--- ACTION ITEM ---
Every line of the listing below should be written out exactly, minus its images.

--- DATA BELOW ---
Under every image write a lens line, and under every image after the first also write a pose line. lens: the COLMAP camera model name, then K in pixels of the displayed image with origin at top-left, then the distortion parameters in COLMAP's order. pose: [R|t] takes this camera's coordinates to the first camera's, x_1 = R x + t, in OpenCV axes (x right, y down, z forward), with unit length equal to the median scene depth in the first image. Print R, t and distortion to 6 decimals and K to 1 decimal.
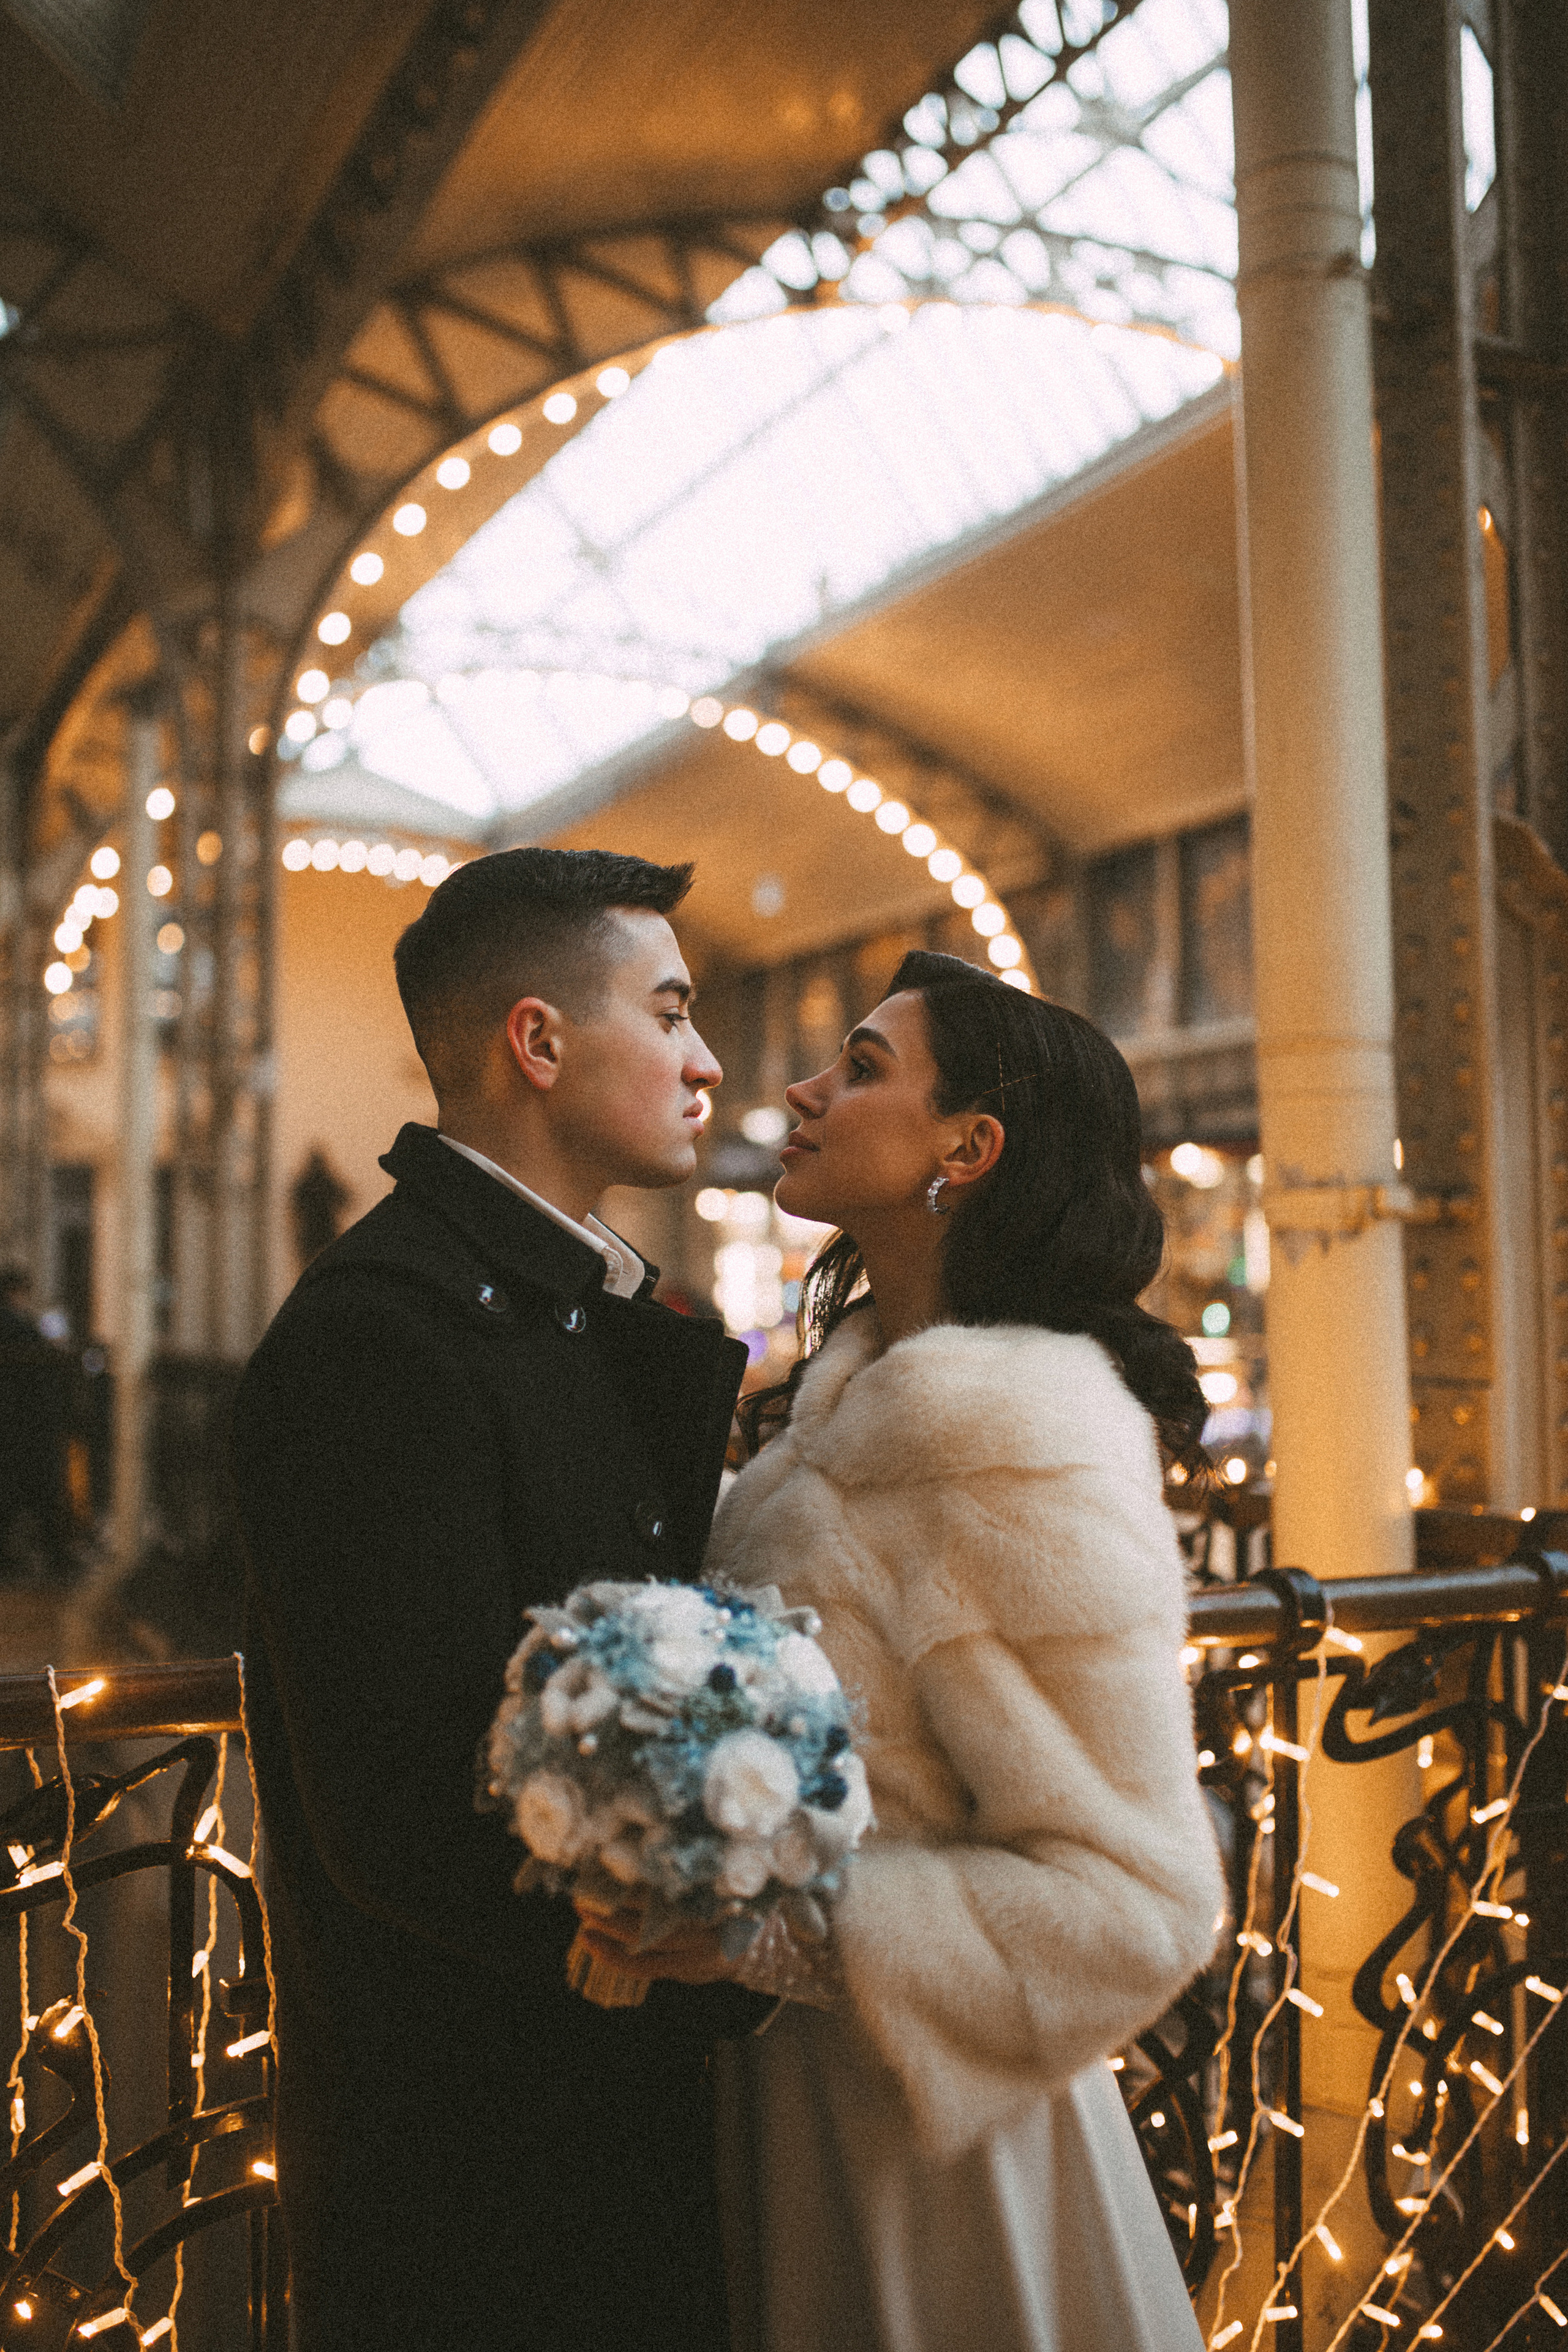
lens RADIAL K [[2305.6, 0, 775.6], [0, 2305.6, 1170.4], [0, 0, 1]] dist [-0.059532, 0.000000]
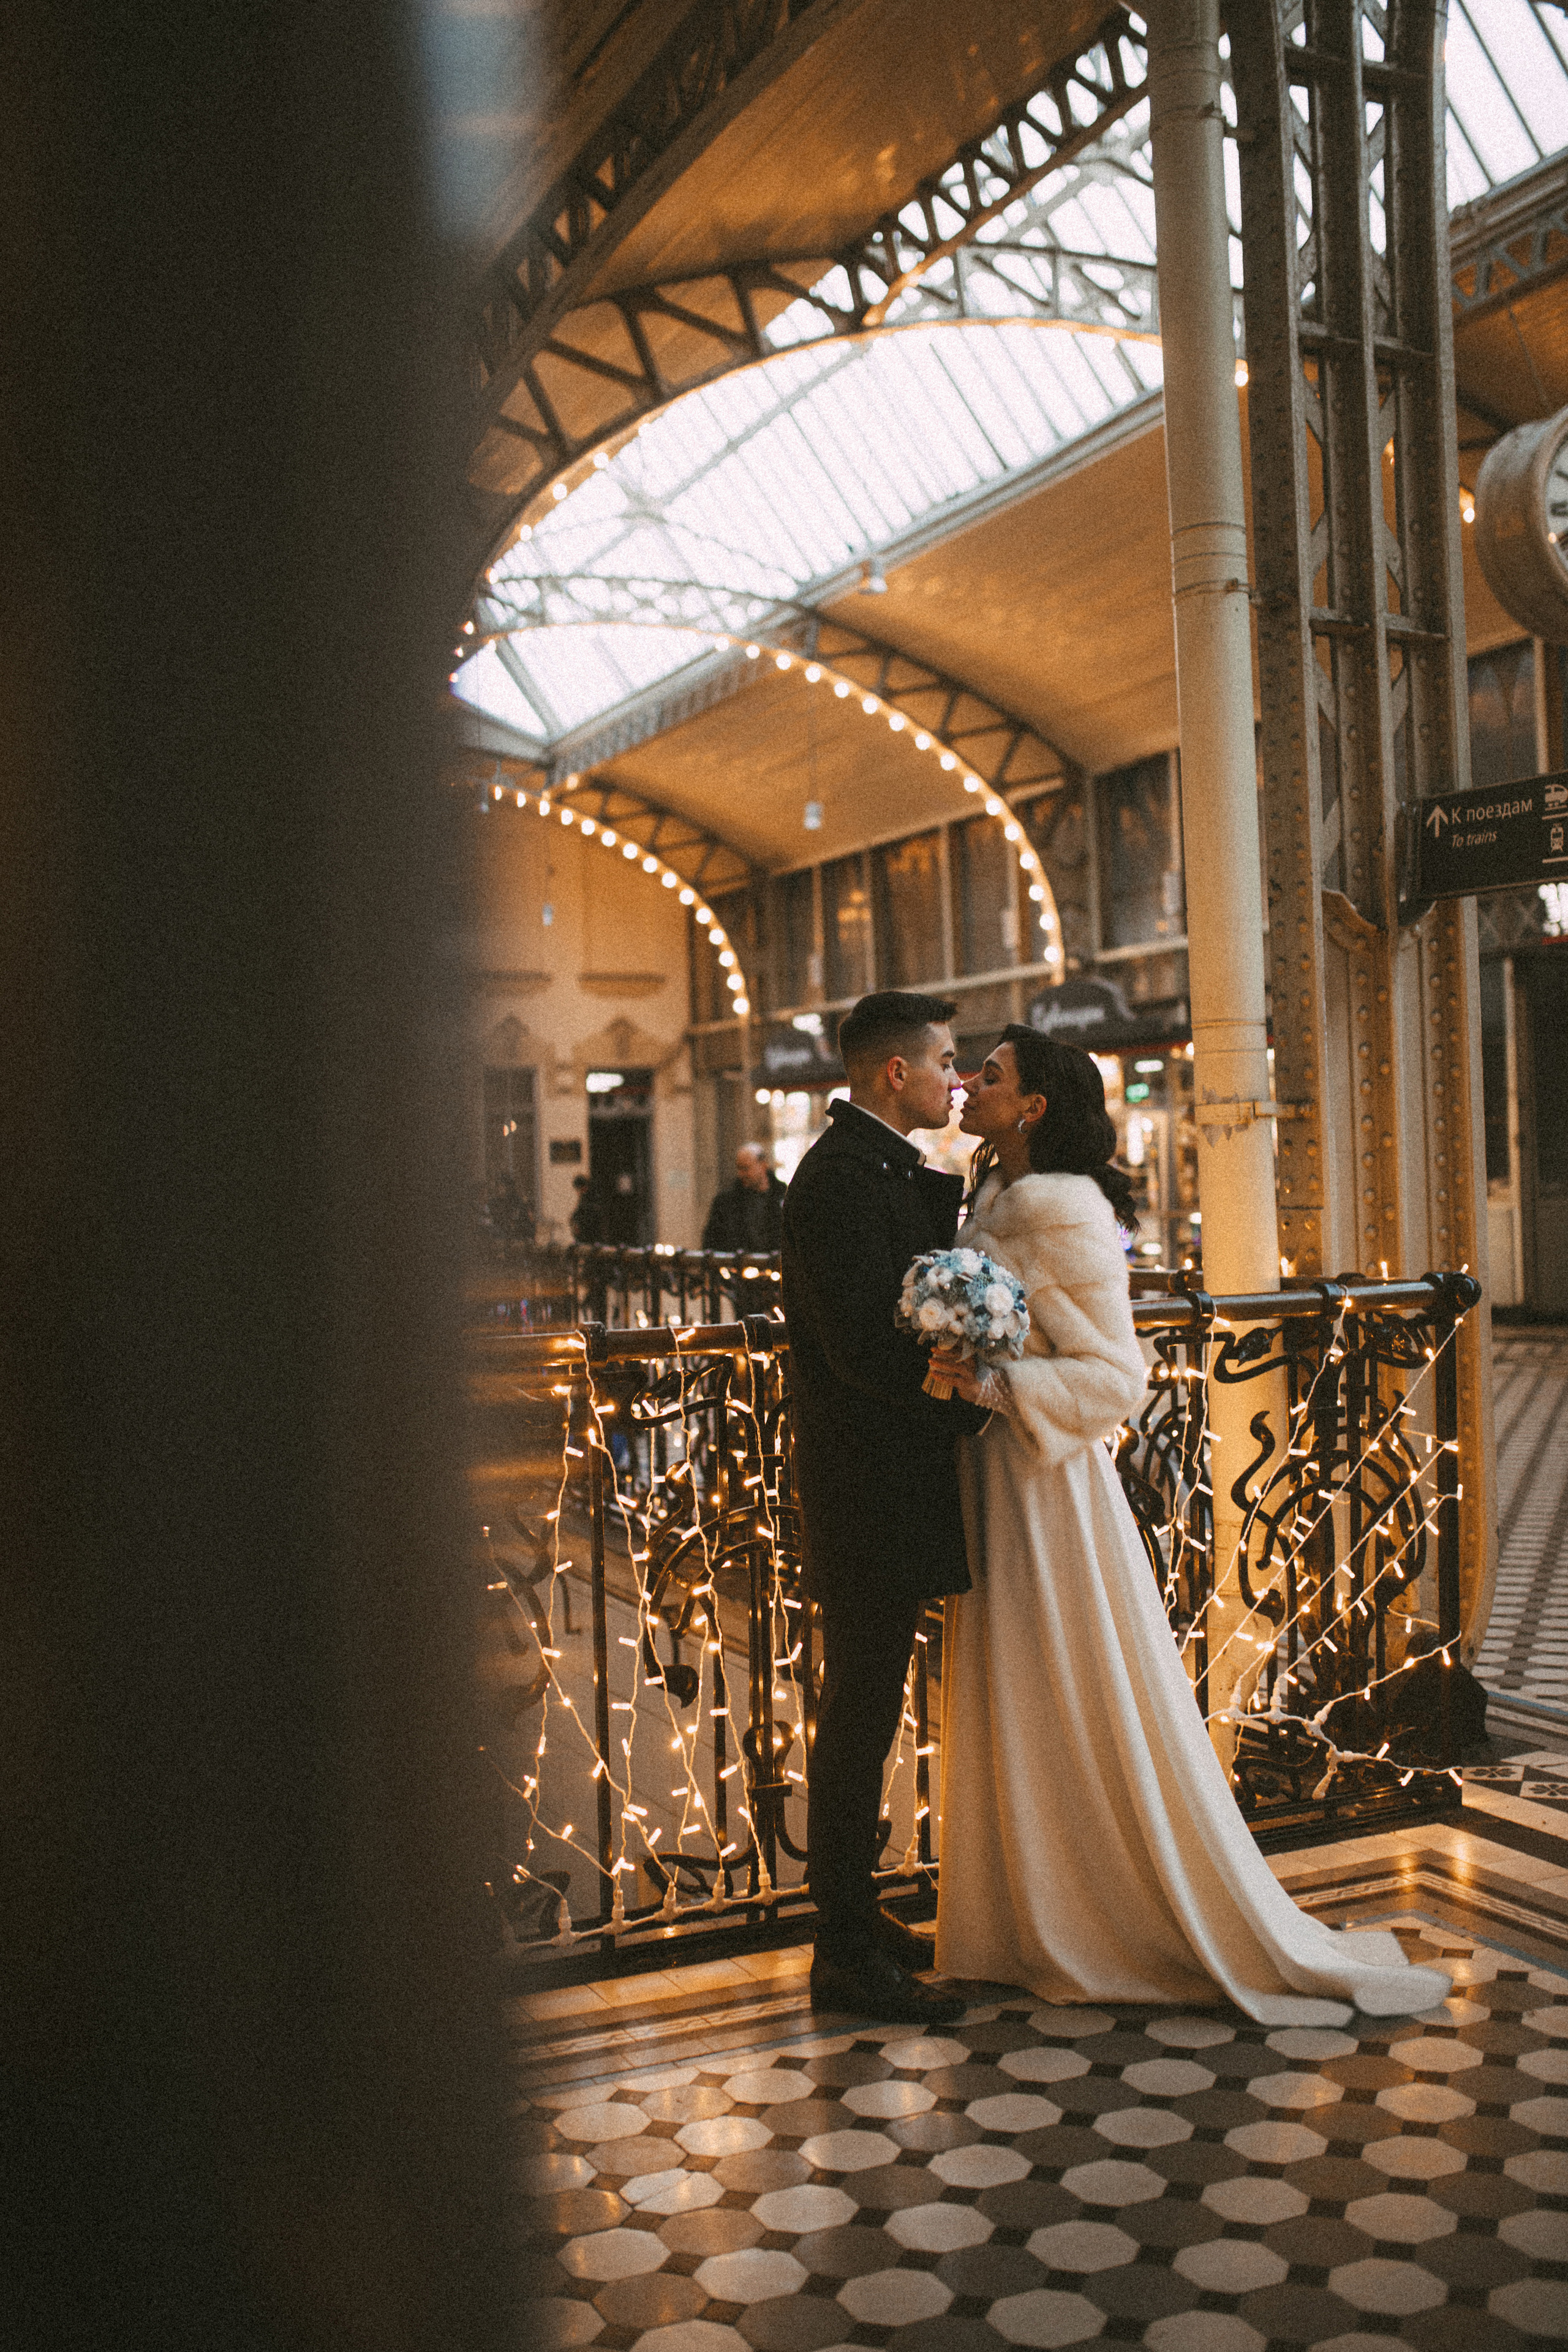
lens RADIAL K [[2305.6, 0, 791.2], [0, 2305.6, 1177.2], [0, 0, 1]] dist [-0.059532, 0.000000]
pose [[0.999709, -0.023810, -0.003759, -0.100204], [0.023970, 0.998426, 0.050706, -0.033051], [0.002545, -0.050781, 0.998707, -0.807763]]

--- COMPLETED TASK ---
Under every image write a lens line, and under every image after the first also write a pose line. lens: the COLMAP camera model name, then K in pixels of the displayed image with origin at top-left, then the distortion parameters in COLMAP's order. pose: [R|t] takes this camera's coordinates to the first camera's, x_1 = R x + t, in OpenCV axes (x right, y down, z forward), with unit length equal to the median scene depth in the first image. Print R, t and distortion to 6 decimals and K to 1 decimal.
lens RADIAL K [[2305.6, 0, 775.6], [0, 2305.6, 1170.4], [0, 0, 1]] dist [-0.059532, 0.000000]
lens RADIAL K [[2305.6, 0, 791.2], [0, 2305.6, 1177.2], [0, 0, 1]] dist [-0.059532, 0.000000]
pose [[0.999709, -0.023810, -0.003759, -0.100204], [0.023970, 0.998426, 0.050706, -0.033051], [0.002545, -0.050781, 0.998707, -0.807763]]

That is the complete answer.